> **YOUR INSTRUCTIONS**:
Write out the stretch of lines below that begins at the line with "thumb ip: (1081, 638)" and ends at the line with "pinky tip: (984, 728)", including both, exactly as given and nothing more.

> **SUPPLIED RECORDS**:
=== Section Start ===
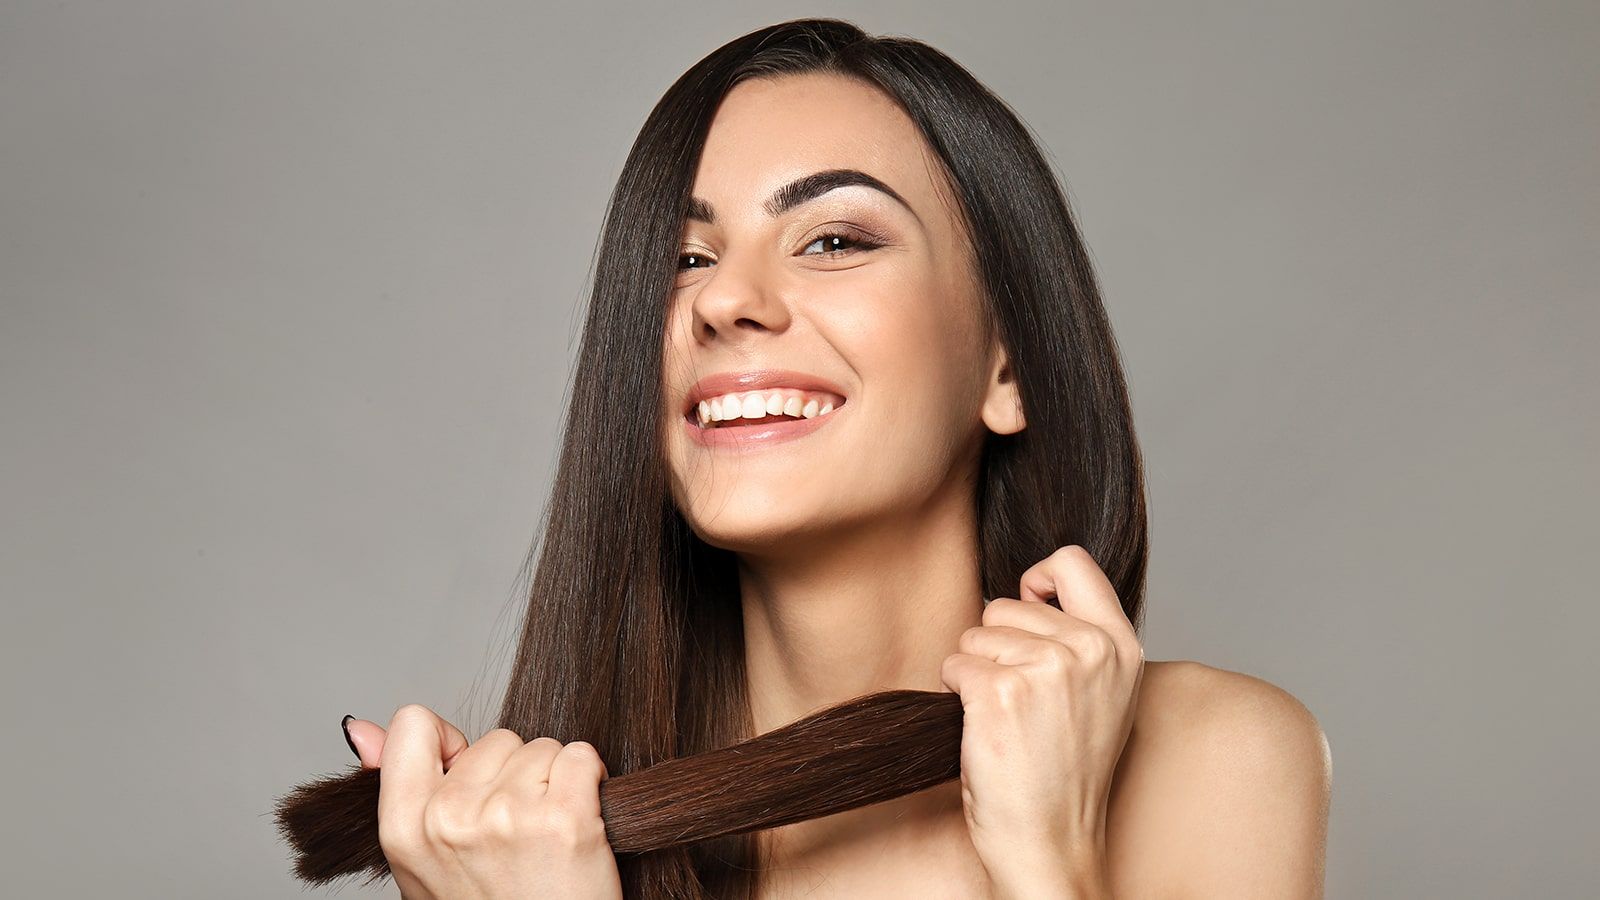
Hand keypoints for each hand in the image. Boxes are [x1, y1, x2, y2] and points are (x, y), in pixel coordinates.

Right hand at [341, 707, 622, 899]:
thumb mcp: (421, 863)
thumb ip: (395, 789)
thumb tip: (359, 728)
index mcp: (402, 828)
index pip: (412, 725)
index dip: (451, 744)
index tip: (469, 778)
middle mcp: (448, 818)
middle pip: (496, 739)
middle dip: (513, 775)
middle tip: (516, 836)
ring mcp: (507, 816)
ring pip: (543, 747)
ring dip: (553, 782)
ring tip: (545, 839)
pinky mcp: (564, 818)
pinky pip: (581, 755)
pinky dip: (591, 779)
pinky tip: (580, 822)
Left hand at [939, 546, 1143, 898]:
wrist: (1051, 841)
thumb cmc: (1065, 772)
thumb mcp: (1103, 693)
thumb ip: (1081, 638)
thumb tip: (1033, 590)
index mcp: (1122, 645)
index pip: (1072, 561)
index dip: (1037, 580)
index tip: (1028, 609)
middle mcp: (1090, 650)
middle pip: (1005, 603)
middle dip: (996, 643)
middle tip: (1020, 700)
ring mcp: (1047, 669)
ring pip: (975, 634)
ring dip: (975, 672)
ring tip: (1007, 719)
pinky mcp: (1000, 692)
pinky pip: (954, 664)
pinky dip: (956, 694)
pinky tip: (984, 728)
=== Section End ===
=== Section Start ===
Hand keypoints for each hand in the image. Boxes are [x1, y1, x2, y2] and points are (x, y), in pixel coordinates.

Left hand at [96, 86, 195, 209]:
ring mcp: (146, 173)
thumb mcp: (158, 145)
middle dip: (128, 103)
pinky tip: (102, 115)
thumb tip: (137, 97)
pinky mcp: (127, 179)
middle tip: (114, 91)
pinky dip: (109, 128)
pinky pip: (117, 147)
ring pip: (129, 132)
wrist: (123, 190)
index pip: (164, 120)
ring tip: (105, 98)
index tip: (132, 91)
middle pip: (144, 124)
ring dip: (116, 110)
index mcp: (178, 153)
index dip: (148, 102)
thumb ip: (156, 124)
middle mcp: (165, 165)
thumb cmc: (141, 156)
=== Section End ===
=== Section Start ===
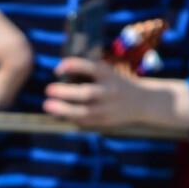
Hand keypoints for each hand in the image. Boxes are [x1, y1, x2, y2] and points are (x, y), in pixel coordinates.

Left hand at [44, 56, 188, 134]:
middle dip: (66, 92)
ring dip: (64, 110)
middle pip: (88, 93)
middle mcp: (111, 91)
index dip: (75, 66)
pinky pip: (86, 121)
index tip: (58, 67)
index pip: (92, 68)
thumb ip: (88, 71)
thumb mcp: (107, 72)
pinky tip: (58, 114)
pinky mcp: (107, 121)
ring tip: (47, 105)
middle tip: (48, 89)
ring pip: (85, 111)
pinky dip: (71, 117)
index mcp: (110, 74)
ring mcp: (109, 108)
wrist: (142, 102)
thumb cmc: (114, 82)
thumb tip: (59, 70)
=== Section End ===
> **WRITTEN RESPONSE**:
thumb ip: (1081, 638)
thumb tip: (1033, 590)
index mcp: (1122, 645)
index pip: (1072, 561)
index dip: (1037, 580)
index tip: (1028, 609)
middle mcp: (1090, 650)
middle pip: (1005, 603)
middle dip: (996, 643)
middle tip: (1020, 700)
ring mcp: (1047, 669)
ring pip: (975, 634)
ring dip: (975, 672)
ring tip: (1007, 719)
pinky mcp: (1000, 692)
pinky pip: (954, 664)
pinky dip: (956, 694)
pinky tip: (984, 728)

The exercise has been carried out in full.